> Provided text
━━━

If confirmed, it would mark Kim’s first overseas trip since coming to power in 2011 and signal an intriguing twist in a fast-developing diplomatic exercise that has opened the door to separate summits between Kim and the presidents of South Korea and the United States in the next few months.

Some analysts had suggested China — the North’s only major ally — had been sidelined by the overtures from Pyongyang to Seoul and Washington, but a visit by Kim would put Beijing firmly back at the centre of the diplomatic equation.

'They’re concerned about being left out, with the North Koreans directly cutting a deal with the Americans that doesn’t necessarily reflect Chinese interests,' said Bill Bishop, publisher of the Sinocism China Newsletter.

A possible visit was first reported by Japan’s Kyodo news agency, citing unidentified sources as saying that a high-ranking North Korean official had arrived in the Chinese capital on Monday afternoon.

Japanese broadcaster Nippon TV showed footage of a train — similar to that used for foreign visits by Kim’s late father Kim Jong Il — pulling in to Beijing train station and being met by a military honour guard and a convoy of black limousines.

━━━

> Record list
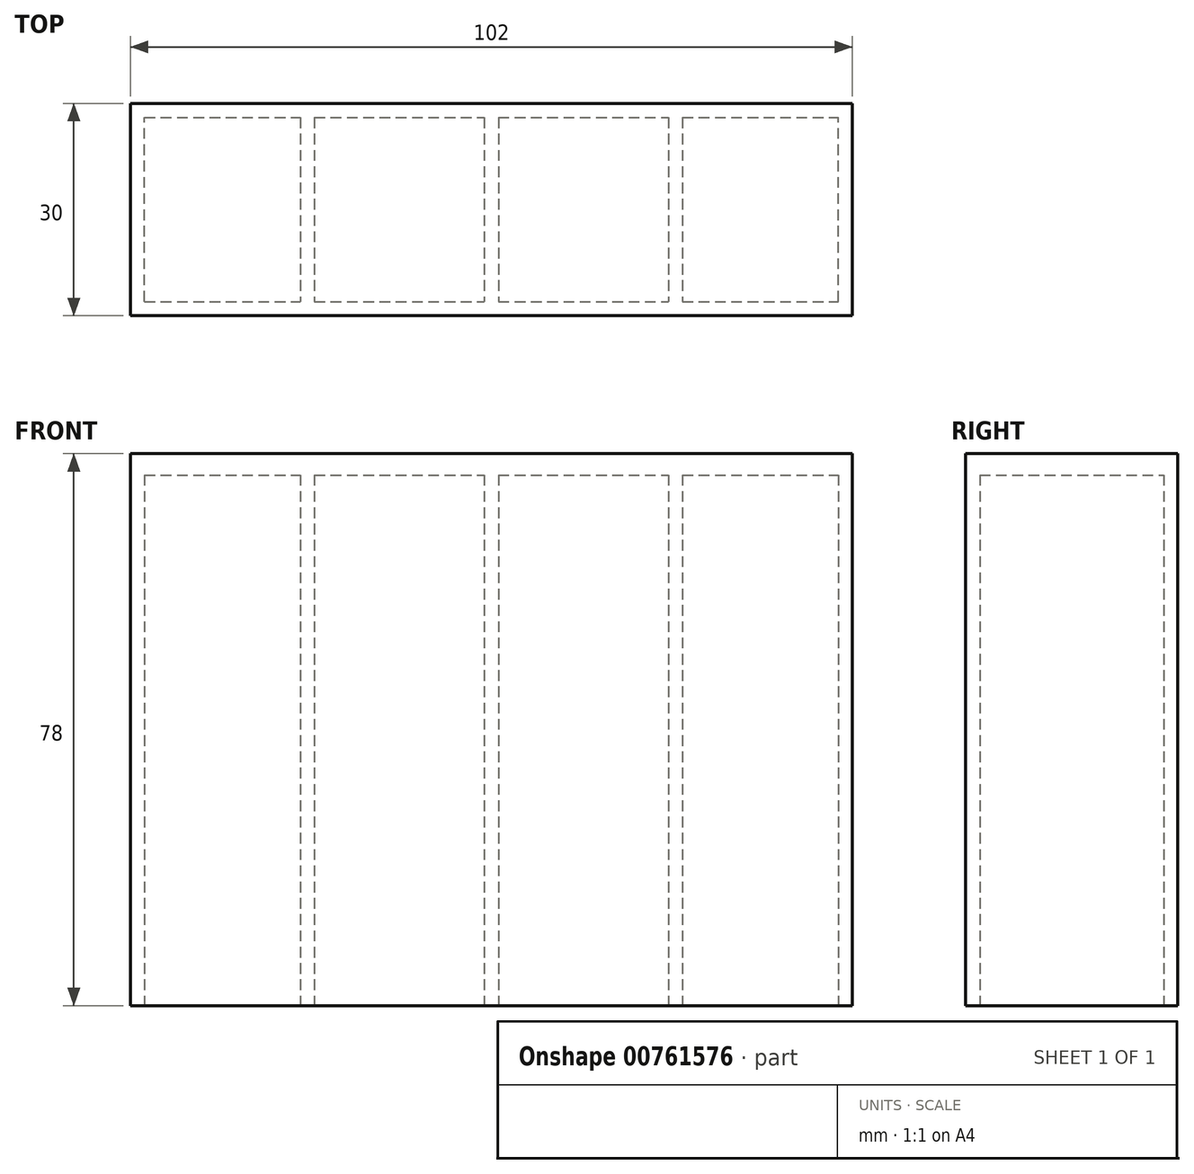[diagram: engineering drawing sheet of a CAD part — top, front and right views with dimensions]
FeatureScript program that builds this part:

━━━

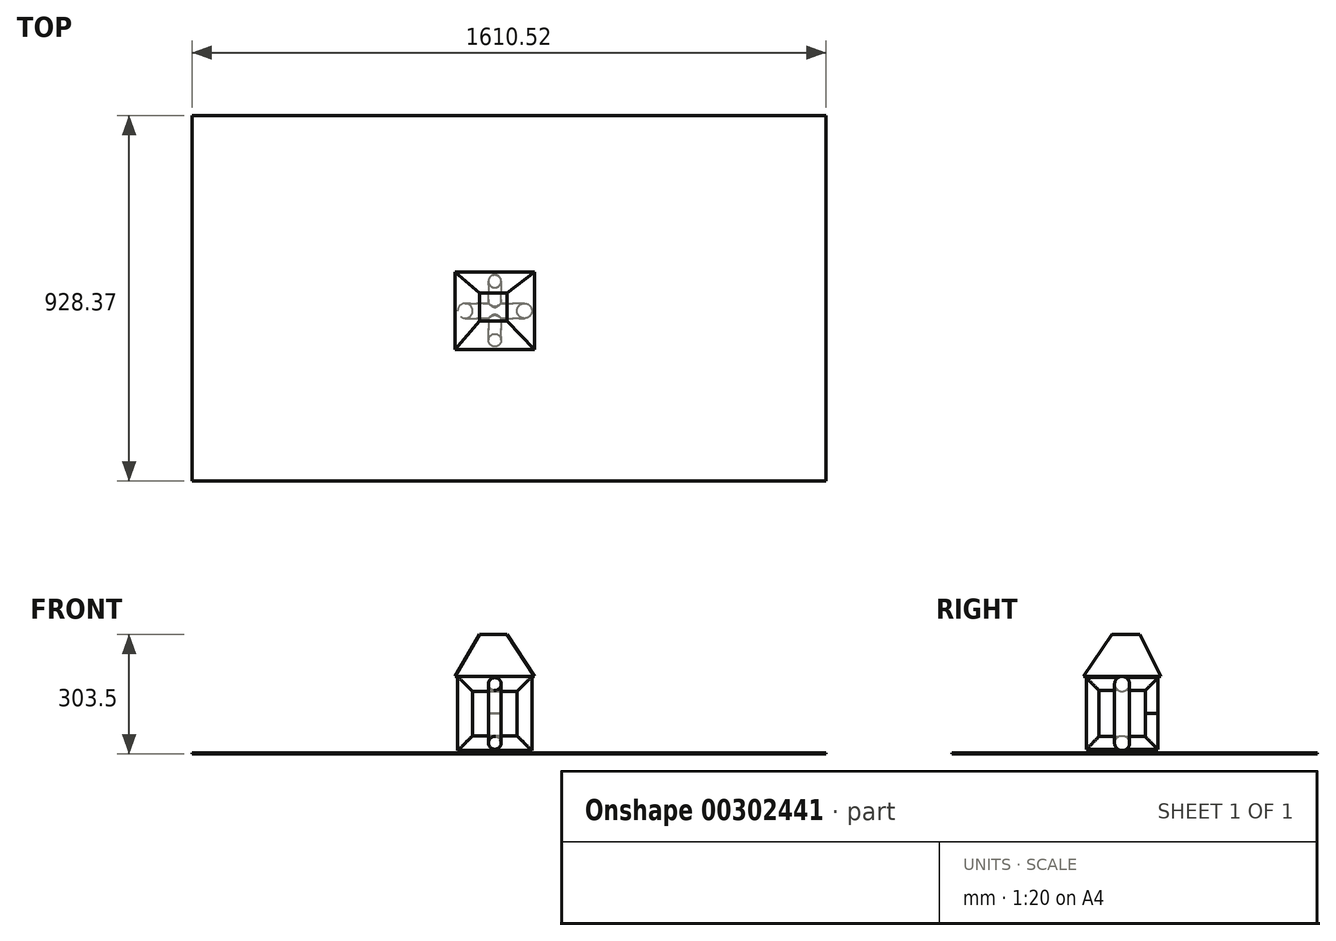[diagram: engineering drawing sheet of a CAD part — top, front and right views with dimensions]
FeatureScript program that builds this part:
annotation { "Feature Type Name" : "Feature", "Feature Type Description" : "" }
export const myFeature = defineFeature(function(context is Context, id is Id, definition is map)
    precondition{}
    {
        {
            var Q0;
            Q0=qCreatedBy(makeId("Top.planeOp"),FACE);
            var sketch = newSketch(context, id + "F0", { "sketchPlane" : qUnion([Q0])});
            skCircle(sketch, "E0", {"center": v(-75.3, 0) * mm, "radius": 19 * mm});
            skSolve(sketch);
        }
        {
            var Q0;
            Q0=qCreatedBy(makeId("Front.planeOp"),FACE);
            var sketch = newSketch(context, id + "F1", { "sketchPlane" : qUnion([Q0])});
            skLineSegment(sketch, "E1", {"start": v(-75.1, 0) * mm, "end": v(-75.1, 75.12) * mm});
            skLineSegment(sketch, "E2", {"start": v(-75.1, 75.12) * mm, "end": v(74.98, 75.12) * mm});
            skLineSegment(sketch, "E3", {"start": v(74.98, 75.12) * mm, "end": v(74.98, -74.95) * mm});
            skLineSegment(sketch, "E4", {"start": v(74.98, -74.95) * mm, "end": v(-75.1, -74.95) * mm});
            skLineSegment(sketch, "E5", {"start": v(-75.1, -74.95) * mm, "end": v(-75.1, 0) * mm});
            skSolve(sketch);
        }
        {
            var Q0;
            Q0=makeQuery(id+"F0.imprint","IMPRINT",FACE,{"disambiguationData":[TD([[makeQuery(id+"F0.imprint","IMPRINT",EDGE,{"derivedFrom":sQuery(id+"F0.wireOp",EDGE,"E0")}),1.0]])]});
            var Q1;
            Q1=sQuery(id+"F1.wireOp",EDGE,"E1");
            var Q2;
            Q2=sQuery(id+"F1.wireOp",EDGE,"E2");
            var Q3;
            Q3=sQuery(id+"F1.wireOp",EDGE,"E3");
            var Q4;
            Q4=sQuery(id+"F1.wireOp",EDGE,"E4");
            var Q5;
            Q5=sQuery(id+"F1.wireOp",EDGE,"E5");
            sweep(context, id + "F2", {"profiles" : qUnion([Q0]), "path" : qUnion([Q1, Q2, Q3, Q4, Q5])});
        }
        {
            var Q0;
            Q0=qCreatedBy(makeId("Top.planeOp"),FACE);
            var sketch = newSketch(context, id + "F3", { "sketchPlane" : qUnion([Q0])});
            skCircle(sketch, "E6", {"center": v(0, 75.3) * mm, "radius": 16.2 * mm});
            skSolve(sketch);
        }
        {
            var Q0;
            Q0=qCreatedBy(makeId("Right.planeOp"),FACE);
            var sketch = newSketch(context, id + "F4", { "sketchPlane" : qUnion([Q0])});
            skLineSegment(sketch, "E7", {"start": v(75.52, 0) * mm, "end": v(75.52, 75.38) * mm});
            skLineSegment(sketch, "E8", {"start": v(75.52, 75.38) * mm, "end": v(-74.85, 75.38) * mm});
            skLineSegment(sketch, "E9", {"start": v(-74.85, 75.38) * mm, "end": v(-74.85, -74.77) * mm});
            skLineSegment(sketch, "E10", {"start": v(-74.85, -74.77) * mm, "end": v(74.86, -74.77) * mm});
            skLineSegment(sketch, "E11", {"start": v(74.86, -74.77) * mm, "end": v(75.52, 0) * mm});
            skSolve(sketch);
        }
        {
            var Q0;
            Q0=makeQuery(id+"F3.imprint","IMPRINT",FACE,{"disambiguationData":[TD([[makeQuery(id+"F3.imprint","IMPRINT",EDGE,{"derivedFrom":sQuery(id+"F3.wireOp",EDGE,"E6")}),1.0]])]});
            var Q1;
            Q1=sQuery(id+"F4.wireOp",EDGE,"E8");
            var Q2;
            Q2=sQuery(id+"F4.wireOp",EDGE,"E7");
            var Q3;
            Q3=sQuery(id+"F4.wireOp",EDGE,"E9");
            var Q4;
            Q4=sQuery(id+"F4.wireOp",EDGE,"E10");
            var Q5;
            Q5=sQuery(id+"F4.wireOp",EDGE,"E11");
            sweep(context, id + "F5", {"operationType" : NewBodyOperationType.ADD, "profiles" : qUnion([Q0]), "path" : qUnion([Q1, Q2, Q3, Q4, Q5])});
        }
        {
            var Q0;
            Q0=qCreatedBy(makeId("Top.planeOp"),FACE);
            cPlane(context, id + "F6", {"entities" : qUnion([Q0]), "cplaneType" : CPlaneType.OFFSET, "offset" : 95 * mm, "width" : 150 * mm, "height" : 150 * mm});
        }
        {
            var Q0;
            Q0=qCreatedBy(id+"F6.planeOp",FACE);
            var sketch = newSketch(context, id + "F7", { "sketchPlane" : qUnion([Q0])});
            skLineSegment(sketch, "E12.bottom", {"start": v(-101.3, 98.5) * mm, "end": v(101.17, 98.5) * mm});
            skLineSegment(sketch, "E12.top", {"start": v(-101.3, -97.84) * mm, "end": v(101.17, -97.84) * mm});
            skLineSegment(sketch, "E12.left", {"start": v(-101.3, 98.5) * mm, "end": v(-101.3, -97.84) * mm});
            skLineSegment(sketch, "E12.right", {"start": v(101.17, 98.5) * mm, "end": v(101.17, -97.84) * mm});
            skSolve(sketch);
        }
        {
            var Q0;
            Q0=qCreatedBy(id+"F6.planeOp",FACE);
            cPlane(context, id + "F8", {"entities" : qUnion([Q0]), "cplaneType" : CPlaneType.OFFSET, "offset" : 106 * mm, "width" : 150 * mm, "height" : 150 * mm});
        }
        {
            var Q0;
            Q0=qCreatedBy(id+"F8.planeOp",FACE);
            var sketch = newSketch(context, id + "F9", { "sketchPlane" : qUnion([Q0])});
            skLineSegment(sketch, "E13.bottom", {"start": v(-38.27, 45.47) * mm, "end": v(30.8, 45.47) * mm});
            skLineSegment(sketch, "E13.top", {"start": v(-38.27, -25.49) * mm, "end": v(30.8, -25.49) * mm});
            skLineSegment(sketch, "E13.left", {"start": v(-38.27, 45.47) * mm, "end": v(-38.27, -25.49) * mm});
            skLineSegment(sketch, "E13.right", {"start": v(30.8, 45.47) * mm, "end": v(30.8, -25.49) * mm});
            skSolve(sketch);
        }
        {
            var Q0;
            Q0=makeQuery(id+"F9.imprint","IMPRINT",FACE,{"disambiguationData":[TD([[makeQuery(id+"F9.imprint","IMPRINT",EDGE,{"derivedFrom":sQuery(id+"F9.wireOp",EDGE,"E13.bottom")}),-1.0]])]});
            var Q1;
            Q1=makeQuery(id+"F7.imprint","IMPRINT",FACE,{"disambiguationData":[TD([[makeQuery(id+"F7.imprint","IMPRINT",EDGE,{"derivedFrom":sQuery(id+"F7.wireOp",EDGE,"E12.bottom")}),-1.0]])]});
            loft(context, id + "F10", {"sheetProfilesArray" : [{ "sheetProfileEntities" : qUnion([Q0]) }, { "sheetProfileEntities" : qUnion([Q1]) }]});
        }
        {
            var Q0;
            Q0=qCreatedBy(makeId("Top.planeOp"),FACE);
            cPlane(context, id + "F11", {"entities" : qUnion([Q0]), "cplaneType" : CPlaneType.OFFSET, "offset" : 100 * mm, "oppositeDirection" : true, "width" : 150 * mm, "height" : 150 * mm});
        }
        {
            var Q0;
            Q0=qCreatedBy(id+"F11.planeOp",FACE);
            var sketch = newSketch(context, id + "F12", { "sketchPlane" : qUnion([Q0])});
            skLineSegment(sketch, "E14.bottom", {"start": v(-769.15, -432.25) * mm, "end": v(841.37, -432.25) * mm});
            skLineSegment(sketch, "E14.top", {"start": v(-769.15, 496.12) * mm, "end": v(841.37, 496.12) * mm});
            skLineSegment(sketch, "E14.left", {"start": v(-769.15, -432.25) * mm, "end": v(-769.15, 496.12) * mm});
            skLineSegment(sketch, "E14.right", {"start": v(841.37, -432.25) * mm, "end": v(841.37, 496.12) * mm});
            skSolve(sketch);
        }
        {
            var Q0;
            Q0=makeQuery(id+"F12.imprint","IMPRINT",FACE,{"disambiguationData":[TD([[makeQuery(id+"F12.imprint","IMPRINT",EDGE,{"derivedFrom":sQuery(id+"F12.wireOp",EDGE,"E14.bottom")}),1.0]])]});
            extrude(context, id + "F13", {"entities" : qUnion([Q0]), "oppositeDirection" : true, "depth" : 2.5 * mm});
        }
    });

━━━

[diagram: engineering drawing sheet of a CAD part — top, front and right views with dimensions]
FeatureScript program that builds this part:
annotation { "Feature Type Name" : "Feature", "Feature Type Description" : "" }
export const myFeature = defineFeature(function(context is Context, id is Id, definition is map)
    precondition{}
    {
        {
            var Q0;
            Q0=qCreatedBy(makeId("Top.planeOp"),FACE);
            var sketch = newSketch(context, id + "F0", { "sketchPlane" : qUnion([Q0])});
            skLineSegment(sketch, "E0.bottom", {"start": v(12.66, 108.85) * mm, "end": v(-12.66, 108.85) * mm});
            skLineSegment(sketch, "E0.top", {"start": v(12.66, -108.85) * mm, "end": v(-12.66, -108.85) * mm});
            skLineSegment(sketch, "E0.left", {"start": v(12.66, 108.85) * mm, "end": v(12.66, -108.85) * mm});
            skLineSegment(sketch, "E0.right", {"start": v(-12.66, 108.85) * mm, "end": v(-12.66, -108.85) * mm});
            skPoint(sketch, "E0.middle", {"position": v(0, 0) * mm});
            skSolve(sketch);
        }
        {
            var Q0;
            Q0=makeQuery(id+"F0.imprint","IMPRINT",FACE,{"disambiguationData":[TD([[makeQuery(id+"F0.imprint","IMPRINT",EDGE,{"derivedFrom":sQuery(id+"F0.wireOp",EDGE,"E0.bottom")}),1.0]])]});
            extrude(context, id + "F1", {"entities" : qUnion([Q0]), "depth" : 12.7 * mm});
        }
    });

━━━

> Tasks and exercises
**1.** In the news excerpt, which news agency first reported the possible visit?
**2.** Transcribe the news excerpt between "A possible visit" and "of black limousines.", inclusive.

> The solutions
**1.** Japan's Kyodo news agency

**2.**
A possible visit was first reported by Japan’s Kyodo news agency, citing unidentified sources as saying that a high-ranking North Korean official had arrived in the Chinese capital on Monday afternoon.

Japanese broadcaster Nippon TV showed footage of a train — similar to that used for foreign visits by Kim’s late father Kim Jong Il — pulling in to Beijing train station and being met by a military honour guard and a convoy of black limousines.